The Bonus Gap You Can't See
New research suggests male leaders are rewarded for both outcomes and perceived intentions, while women are judged primarily on measurable performance.
Here’s the good news: new research shows that, when it comes to determining bonuses, both men and women are judged on measurable results.
Here’s the bad news: men are also judged on their perceived intentions, while women are not.
According to researchers at the University of Exeter Business School, there's a "gender criteria gap" in how leaders are evaluated and rewarded.
As the authors of the study, which was this month published in the International Economic Review, put it: "Different criteria are being used to judge and remunerate men and women. For men, outcomes matter, but the underlying perception of what a man has done also matters.
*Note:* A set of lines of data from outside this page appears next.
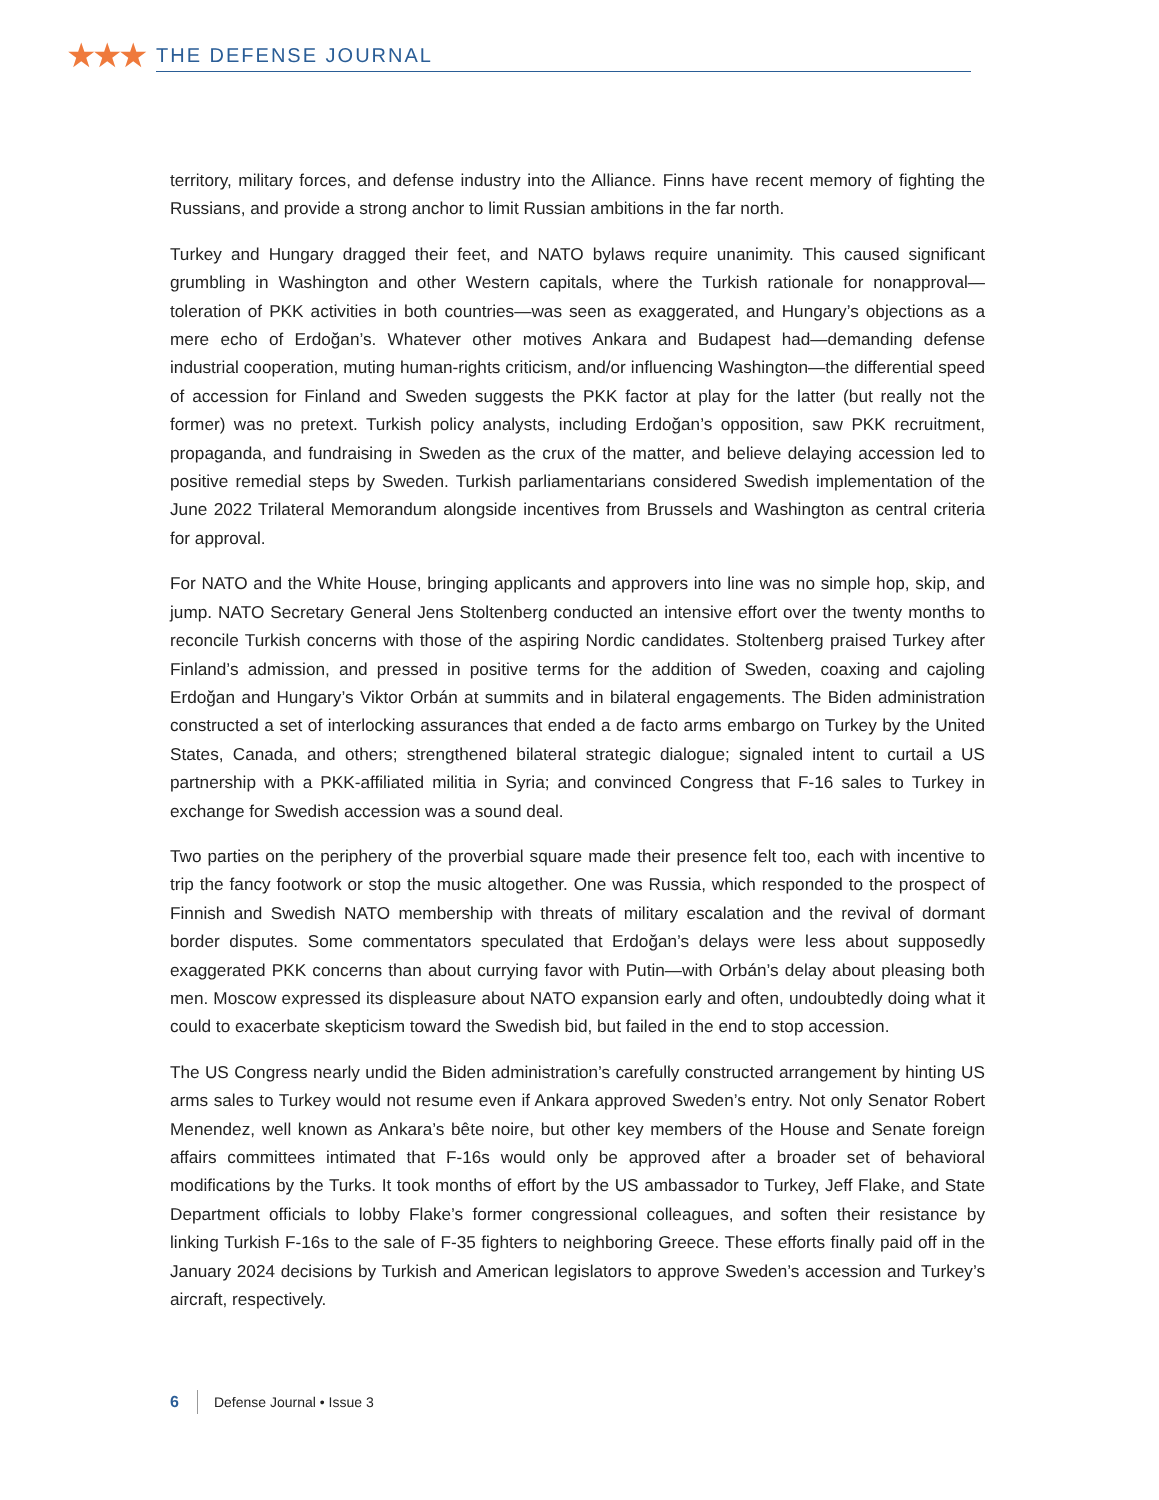★★★
THE DEFENSE JOURNAL
territory, military forces, and defense industry into the Alliance. Finns have recent memory of fighting the Russians, and provide a strong anchor to limit Russian ambitions in the far north.
Turkey and Hungary dragged their feet, and NATO bylaws require unanimity. This caused significant grumbling in Washington and other Western capitals, where the Turkish rationale for nonapproval—toleration of PKK activities in both countries—was seen as exaggerated, and Hungary’s objections as a mere echo of Erdoğan’s. Whatever other motives Ankara and Budapest had—demanding defense industrial cooperation, muting human-rights criticism, and/or influencing Washington—the differential speed of accession for Finland and Sweden suggests the PKK factor at play for the latter (but really not the former) was no pretext. Turkish policy analysts, including Erdoğan’s opposition, saw PKK recruitment, propaganda, and fundraising in Sweden as the crux of the matter, and believe delaying accession led to positive remedial steps by Sweden. Turkish parliamentarians considered Swedish implementation of the June 2022 Trilateral Memorandum alongside incentives from Brussels and Washington as central criteria for approval.
For NATO and the White House, bringing applicants and approvers into line was no simple hop, skip, and jump. NATO Secretary General Jens Stoltenberg conducted an intensive effort over the twenty months to reconcile Turkish concerns with those of the aspiring Nordic candidates. Stoltenberg praised Turkey after Finland’s admission, and pressed in positive terms for the addition of Sweden, coaxing and cajoling Erdoğan and Hungary’s Viktor Orbán at summits and in bilateral engagements. The Biden administration constructed a set of interlocking assurances that ended a de facto arms embargo on Turkey by the United States, Canada, and others; strengthened bilateral strategic dialogue; signaled intent to curtail a US partnership with a PKK-affiliated militia in Syria; and convinced Congress that F-16 sales to Turkey in exchange for Swedish accession was a sound deal.
Two parties on the periphery of the proverbial square made their presence felt too, each with incentive to trip the fancy footwork or stop the music altogether. One was Russia, which responded to the prospect of Finnish and Swedish NATO membership with threats of military escalation and the revival of dormant border disputes. Some commentators speculated that Erdoğan’s delays were less about supposedly exaggerated PKK concerns than about currying favor with Putin—with Orbán’s delay about pleasing both men. Moscow expressed its displeasure about NATO expansion early and often, undoubtedly doing what it could to exacerbate skepticism toward the Swedish bid, but failed in the end to stop accession.
The US Congress nearly undid the Biden administration’s carefully constructed arrangement by hinting US arms sales to Turkey would not resume even if Ankara approved Sweden’s entry. Not only Senator Robert Menendez, well known as Ankara’s bête noire, but other key members of the House and Senate foreign affairs committees intimated that F-16s would only be approved after a broader set of behavioral modifications by the Turks. It took months of effort by the US ambassador to Turkey, Jeff Flake, and State Department officials to lobby Flake’s former congressional colleagues, and soften their resistance by linking Turkish F-16s to the sale of F-35 fighters to neighboring Greece. These efforts finally paid off in the January 2024 decisions by Turkish and American legislators to approve Sweden’s accession and Turkey’s aircraft, respectively.
6 Defense Journal • Issue 3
For women, only outcomes matter, and the perception of what a woman has done does not."
In other words, when a man delivers a strong result, evaluators may also credit qualities such as leadership, initiative, vision, or strategic thinking. Those perceived intentions can boost assessments of his contribution and, ultimately, his compensation.
Women, by contrast, are more likely to be judged strictly on outcomes alone. If the numbers are good, they are rewarded. If they're not, they're penalized. But they receive less credit for the motivations, effort, or leadership qualities that may have produced those results in the first place.
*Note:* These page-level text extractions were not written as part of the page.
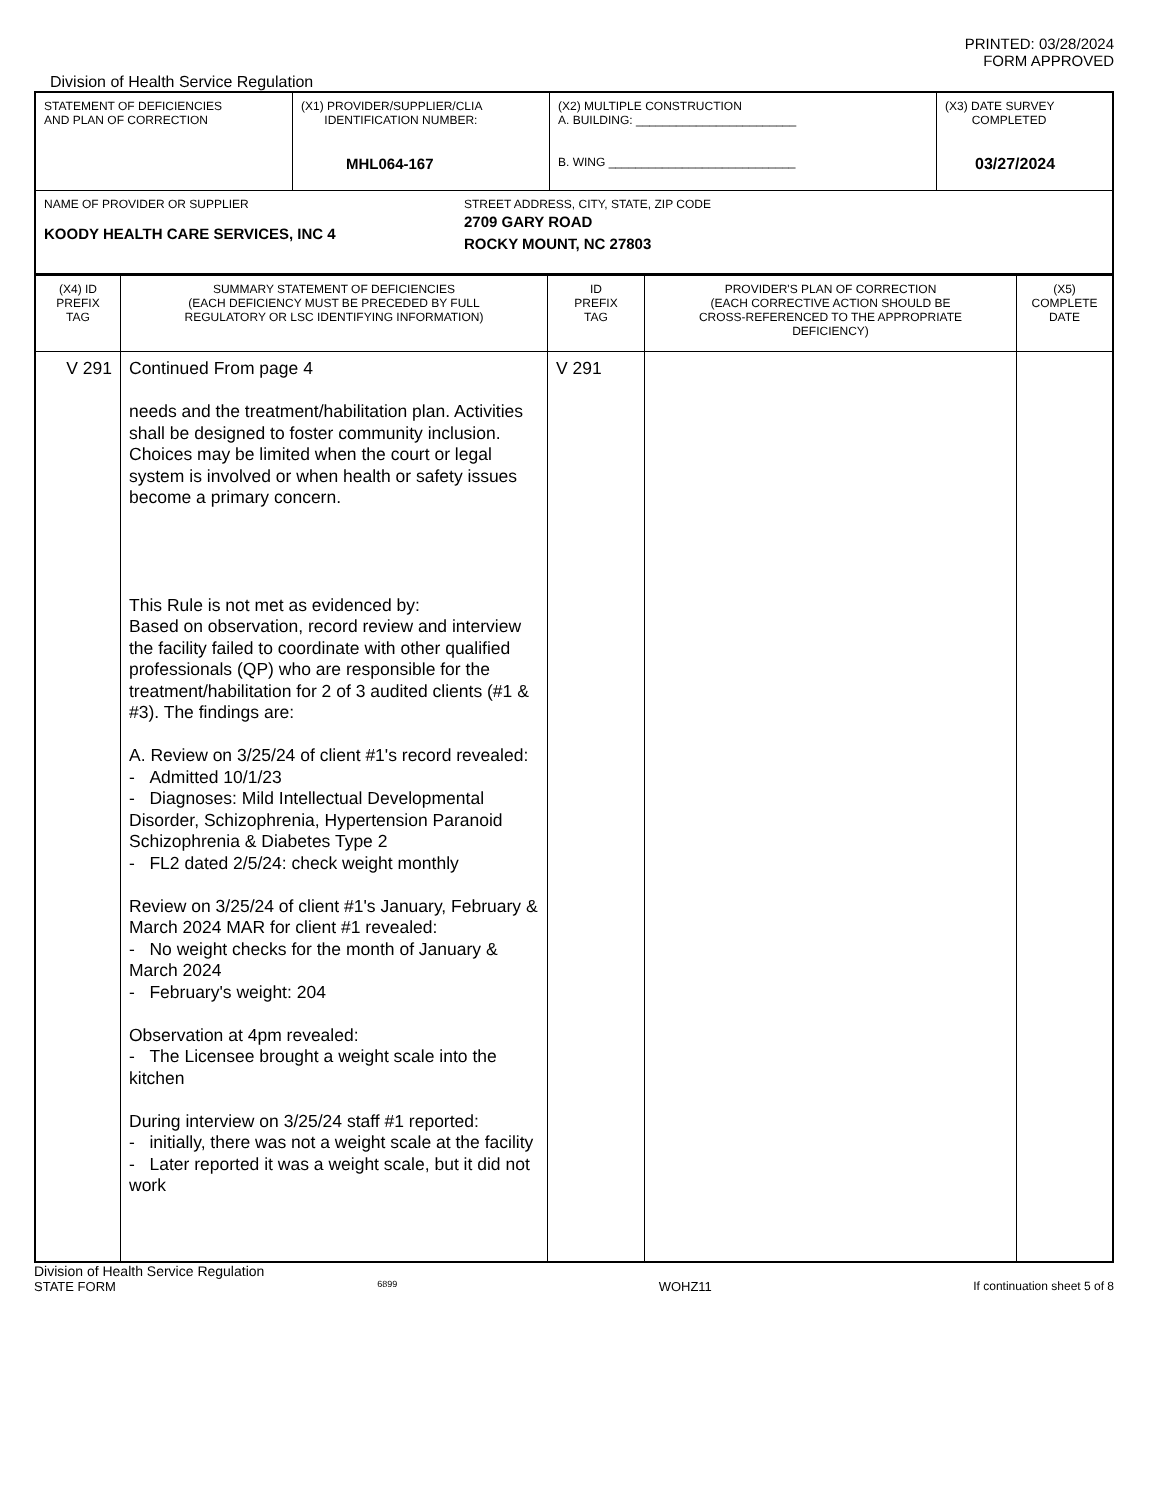PRINTED: 03/28/2024
FORM APPROVED
Division of Health Service Regulation
| STATEMENT OF DEFICIENCIES AND PLAN OF CORRECTION | (X1) PROVIDER/SUPPLIER/CLIA IDENTIFICATION NUMBER: MHL064-167 | (X2) MULTIPLE CONSTRUCTION A. BUILDING: ________________________ B. WING ____________________________ | (X3) DATE SURVEY COMPLETED 03/27/2024 |
| NAME OF PROVIDER OR SUPPLIER KOODY HEALTH CARE SERVICES, INC 4 STREET ADDRESS, CITY, STATE, ZIP CODE 2709 GARY ROAD ROCKY MOUNT, NC 27803 | | | |
| (X4) ID PREFIX TAG | SUMMARY STATEMENT OF DEFICIENCIES (EACH DEFICIENCY MUST BE PRECEDED BY FULL REGULATORY OR LSC IDENTIFYING INFORMATION) | ID PREFIX TAG | PROVIDER'S PLAN OF CORRECTION (EACH CORRECTIVE ACTION SHOULD BE CROSS-REFERENCED TO THE APPROPRIATE DEFICIENCY) | (X5) COMPLETE DATE |
| V 291 | Continued From page 4 needs and the treatment/habilitation plan. Activities shall be designed to foster community inclusion. Choices may be limited when the court or legal system is involved or when health or safety issues become a primary concern. This Rule is not met as evidenced by: Based on observation, record review and interview the facility failed to coordinate with other qualified professionals (QP) who are responsible for the treatment/habilitation for 2 of 3 audited clients (#1 & #3). The findings are: A. Review on 3/25/24 of client #1's record revealed: - Admitted 10/1/23 - Diagnoses: Mild Intellectual Developmental Disorder, Schizophrenia, Hypertension Paranoid Schizophrenia & Diabetes Type 2 - FL2 dated 2/5/24: check weight monthly Review on 3/25/24 of client #1's January, February & March 2024 MAR for client #1 revealed: - No weight checks for the month of January & March 2024 - February's weight: 204 Observation at 4pm revealed: - The Licensee brought a weight scale into the kitchen During interview on 3/25/24 staff #1 reported: - initially, there was not a weight scale at the facility - Later reported it was a weight scale, but it did not work | V 291 | | |
Division of Health Service Regulation
STATE FORM 6899 WOHZ11 If continuation sheet 5 of 8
That matters because bonus decisions are often particularly susceptible to bias. Unlike base salaries, which are typically tied to formal pay bands, market benchmarks, or standardized review processes, bonuses frequently involve more managerial discretion. The criteria can be less transparent and more subjective, creating more room for perceptions and assumptions to influence outcomes. In industries such as banking, where annual bonuses can make up a substantial share of total compensation, even small differences in how employees are evaluated can have significant financial consequences.